Register of Dormant Companies

Section 455 (3) of the Act requires that the Registrar shall maintain a Register of dormant companies. Rule 5 of the Companies (Miscellaneous) Rules, 2014 provides that the register maintained under the portal maintained by the Ministry of Corporate Affairs on its web site www.mca.gov.in  or any other website notified by the Central Government shall be the Register of Dormant Companies.  Section 455 (4) provides that in case of a company which has not filed financial statements or annual returns for two financial years consecutively, the Registrar shall issue a notice to that company and enter the name of such company in the register maintained for dormant companies.

Requirements to retain the status

Section 455 (5) provides that a dormant company to retain its status as a dormant company shall-

  • have such number of directors;
  • file such documents and pay such annual fee as may be prescribed to the Registrar.

Rule 6 provides that a dormant company shall have a minimum number of three directors  in case of a public company, two directors in case of a private company and one director in case of a One Person Company.

Rule 7 provides that a  dormant company shall file a Return of Dormant Company annually, inter alia, indicating financial position duly audited by a Chartered Accountant in practice in Form MSC – 3 along with such annual fee within a period of 30 days from the end of each financial year.  The company shall continue to file the return or returns of allotment and change in directors in the manner and within the time specified in the Act, wherever the company allots any security to any person or there is any change in directors of the company.

Dormant company to become an active company

Section 455 (5) provides that a dormant company may become an active company on an application made in this behalf. Application in Form MSC-4 may be filed along with the required fee and accompanied by a return in Form MSC-3 in respect of the financial year in which the application for obtaining the status of an active company is being filed.  The Registrar shall after considering the application issue a certificate in Form MSC – 5 allowing the status of  an active company to the applicant.

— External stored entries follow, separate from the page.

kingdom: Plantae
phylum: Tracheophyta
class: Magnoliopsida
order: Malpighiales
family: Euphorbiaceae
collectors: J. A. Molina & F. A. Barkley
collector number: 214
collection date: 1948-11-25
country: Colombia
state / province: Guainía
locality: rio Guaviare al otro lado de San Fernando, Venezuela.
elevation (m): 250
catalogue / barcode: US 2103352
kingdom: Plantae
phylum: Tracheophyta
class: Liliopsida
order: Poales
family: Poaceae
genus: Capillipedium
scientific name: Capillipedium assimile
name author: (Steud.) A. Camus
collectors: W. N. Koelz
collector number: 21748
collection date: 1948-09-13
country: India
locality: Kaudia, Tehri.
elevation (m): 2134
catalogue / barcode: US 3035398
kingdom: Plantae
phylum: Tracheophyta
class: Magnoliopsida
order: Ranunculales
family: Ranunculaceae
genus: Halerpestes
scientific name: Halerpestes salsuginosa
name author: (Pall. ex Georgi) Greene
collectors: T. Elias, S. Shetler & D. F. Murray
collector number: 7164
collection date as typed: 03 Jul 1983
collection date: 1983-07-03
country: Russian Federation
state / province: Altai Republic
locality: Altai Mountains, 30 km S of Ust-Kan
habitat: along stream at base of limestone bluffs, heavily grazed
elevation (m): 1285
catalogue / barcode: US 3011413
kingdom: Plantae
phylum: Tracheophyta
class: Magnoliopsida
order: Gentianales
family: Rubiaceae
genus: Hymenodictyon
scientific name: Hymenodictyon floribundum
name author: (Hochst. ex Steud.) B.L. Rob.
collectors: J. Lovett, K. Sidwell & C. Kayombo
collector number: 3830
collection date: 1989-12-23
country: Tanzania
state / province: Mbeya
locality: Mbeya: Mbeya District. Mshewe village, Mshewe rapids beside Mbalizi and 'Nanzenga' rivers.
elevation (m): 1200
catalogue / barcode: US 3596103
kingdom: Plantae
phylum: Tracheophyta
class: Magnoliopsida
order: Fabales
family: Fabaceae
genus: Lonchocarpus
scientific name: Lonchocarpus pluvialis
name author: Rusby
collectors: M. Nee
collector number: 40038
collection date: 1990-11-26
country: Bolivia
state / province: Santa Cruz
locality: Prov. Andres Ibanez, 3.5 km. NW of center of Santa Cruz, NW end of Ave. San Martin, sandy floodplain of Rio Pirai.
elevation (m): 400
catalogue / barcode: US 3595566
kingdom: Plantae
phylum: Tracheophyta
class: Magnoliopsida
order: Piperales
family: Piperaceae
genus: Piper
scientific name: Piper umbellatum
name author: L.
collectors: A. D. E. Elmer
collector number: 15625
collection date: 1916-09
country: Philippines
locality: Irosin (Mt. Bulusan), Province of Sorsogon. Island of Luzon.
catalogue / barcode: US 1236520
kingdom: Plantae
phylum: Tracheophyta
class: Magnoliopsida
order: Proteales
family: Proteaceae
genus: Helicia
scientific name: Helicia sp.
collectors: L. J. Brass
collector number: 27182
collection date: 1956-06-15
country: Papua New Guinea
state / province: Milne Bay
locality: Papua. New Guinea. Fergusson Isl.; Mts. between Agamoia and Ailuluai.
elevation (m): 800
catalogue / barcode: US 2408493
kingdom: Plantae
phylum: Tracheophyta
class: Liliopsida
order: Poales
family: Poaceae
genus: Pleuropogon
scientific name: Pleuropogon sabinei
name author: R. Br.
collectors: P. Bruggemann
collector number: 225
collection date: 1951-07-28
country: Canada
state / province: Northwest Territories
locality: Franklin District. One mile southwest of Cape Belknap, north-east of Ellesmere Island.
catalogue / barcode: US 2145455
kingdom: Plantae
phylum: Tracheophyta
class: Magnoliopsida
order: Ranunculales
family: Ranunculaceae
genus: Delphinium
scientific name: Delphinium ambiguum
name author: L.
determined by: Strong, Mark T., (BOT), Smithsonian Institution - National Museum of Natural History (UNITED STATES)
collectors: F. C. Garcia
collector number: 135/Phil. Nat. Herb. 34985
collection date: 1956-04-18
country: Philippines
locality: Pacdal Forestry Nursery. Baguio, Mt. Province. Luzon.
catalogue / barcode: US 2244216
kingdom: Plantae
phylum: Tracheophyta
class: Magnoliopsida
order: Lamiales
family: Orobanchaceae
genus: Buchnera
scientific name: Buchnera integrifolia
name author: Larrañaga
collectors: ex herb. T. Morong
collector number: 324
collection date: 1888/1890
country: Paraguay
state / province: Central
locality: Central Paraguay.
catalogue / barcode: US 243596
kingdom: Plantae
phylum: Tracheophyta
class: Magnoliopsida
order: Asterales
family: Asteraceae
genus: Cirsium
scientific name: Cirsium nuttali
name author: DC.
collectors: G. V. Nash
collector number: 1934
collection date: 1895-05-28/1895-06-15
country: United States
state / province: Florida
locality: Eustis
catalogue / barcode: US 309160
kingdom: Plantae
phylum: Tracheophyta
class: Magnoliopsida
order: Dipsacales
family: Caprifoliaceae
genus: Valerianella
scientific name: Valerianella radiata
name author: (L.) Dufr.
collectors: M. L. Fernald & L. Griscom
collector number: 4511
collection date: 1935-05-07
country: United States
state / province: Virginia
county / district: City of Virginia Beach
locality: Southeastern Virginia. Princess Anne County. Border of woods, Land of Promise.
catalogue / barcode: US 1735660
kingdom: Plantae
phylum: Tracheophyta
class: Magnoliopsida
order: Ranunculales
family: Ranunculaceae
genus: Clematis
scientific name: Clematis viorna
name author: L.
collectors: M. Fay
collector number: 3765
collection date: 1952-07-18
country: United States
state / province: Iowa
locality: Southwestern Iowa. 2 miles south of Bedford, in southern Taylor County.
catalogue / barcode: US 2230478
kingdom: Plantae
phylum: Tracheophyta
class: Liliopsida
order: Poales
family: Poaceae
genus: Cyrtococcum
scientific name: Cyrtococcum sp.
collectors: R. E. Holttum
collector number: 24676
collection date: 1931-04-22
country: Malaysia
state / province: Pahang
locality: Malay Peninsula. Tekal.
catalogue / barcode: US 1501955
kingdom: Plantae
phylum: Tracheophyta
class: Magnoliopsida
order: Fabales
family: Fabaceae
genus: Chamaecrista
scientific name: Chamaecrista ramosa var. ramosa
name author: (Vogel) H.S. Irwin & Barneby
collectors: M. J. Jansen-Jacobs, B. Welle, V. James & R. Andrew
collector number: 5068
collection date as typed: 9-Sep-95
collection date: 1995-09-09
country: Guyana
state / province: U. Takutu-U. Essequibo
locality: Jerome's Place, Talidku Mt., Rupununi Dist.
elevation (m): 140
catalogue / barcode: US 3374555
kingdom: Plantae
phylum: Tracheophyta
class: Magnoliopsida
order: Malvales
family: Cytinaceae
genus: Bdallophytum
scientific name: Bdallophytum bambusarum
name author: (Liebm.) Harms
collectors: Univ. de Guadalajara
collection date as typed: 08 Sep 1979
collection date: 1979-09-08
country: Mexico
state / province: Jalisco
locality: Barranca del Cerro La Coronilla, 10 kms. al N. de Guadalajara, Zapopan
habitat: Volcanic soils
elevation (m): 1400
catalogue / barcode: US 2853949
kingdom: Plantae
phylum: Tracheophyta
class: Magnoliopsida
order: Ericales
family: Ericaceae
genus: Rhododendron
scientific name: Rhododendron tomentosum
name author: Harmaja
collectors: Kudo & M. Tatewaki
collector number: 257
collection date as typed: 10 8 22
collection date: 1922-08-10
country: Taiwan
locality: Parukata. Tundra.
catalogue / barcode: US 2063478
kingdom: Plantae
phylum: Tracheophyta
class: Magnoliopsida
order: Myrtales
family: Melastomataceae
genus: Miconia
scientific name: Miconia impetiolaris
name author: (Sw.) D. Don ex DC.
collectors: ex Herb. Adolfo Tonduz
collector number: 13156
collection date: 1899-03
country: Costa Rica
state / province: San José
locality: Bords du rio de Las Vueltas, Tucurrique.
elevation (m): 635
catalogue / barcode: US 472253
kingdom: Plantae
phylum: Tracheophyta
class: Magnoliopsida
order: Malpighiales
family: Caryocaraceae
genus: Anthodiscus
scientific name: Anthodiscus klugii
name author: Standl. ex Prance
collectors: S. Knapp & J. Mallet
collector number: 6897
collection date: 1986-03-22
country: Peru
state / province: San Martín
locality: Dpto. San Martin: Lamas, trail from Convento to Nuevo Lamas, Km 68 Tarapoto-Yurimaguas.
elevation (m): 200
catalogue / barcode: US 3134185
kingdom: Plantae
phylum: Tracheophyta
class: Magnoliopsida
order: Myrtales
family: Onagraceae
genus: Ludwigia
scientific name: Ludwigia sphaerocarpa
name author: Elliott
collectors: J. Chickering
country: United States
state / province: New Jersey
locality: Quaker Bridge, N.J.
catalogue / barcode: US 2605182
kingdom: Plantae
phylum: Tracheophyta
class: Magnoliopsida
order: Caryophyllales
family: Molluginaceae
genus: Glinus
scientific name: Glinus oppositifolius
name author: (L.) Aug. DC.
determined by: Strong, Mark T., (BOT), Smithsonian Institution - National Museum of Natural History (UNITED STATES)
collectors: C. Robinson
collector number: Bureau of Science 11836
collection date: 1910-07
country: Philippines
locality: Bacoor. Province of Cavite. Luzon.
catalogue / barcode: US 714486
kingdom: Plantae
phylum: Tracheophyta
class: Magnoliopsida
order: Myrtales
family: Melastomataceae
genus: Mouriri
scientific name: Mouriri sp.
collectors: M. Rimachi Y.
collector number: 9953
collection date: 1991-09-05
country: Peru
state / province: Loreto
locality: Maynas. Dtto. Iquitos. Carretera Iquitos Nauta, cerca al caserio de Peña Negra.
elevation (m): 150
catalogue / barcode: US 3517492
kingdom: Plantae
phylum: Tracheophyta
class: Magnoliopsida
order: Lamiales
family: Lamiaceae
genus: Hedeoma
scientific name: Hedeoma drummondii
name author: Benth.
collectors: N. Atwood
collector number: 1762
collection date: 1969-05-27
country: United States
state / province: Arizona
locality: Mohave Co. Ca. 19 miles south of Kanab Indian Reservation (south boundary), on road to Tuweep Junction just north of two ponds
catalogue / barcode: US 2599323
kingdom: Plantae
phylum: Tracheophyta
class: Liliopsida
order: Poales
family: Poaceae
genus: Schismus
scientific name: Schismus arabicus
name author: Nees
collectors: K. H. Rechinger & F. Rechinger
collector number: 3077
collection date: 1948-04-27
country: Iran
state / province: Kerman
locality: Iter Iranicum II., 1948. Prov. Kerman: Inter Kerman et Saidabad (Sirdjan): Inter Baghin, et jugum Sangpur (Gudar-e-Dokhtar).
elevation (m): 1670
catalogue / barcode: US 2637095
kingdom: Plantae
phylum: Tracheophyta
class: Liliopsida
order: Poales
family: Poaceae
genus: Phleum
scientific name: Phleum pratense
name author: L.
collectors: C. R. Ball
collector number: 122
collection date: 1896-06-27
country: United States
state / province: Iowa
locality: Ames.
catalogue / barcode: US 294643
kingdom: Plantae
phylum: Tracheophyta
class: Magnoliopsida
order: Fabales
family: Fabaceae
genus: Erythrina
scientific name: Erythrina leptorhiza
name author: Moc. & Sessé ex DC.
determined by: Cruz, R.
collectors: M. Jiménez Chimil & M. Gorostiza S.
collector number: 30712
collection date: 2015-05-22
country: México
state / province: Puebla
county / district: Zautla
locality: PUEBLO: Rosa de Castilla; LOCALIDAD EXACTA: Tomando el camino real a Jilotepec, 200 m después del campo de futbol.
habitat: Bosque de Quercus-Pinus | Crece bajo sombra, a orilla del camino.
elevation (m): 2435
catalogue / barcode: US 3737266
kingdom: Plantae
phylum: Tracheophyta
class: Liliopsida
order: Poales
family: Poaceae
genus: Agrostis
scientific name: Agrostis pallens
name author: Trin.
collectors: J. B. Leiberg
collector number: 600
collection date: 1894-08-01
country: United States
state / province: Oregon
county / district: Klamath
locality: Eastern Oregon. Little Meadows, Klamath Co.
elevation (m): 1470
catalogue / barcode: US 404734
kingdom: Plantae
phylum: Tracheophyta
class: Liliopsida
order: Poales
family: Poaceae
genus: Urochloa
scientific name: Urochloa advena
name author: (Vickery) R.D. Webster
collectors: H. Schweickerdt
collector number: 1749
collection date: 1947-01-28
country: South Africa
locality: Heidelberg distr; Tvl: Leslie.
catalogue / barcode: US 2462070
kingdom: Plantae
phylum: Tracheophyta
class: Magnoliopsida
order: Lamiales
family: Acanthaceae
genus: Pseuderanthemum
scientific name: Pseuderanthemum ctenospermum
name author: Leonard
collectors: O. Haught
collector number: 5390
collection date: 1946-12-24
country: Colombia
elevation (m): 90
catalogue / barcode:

Where a dormant company does or omits  to do any act mentioned in the grounds of application in Form No MSC – 1 submitted to the Registrar  for obtaining the status of dormant company, affecting its status of dormant companies, the directors  shall within seven days of such event, file an application for obtaining the status of an active company.

Strike off the name from Register

Section 455 (6) provides that the Registrar shall strike off the name of a dormant company from the register of dormant companies, which has failed to comply with the requirements of this section.

Rule 8 (4) provides that where the Registrar has reasonable cause to believe that any company registered as ‘dormant company’ under his jurisdiction has been functioning in any manner, directly or indirectly, he may initiate the proceedings for enquiry under Section 206 of the Act and if, after giving reasonable opportunity of being heard to the company, in this regard, it is found that the company has actually been functioning, the Registrar may remove the name of such company from the Register of Dormant Companies and treat it as an active company.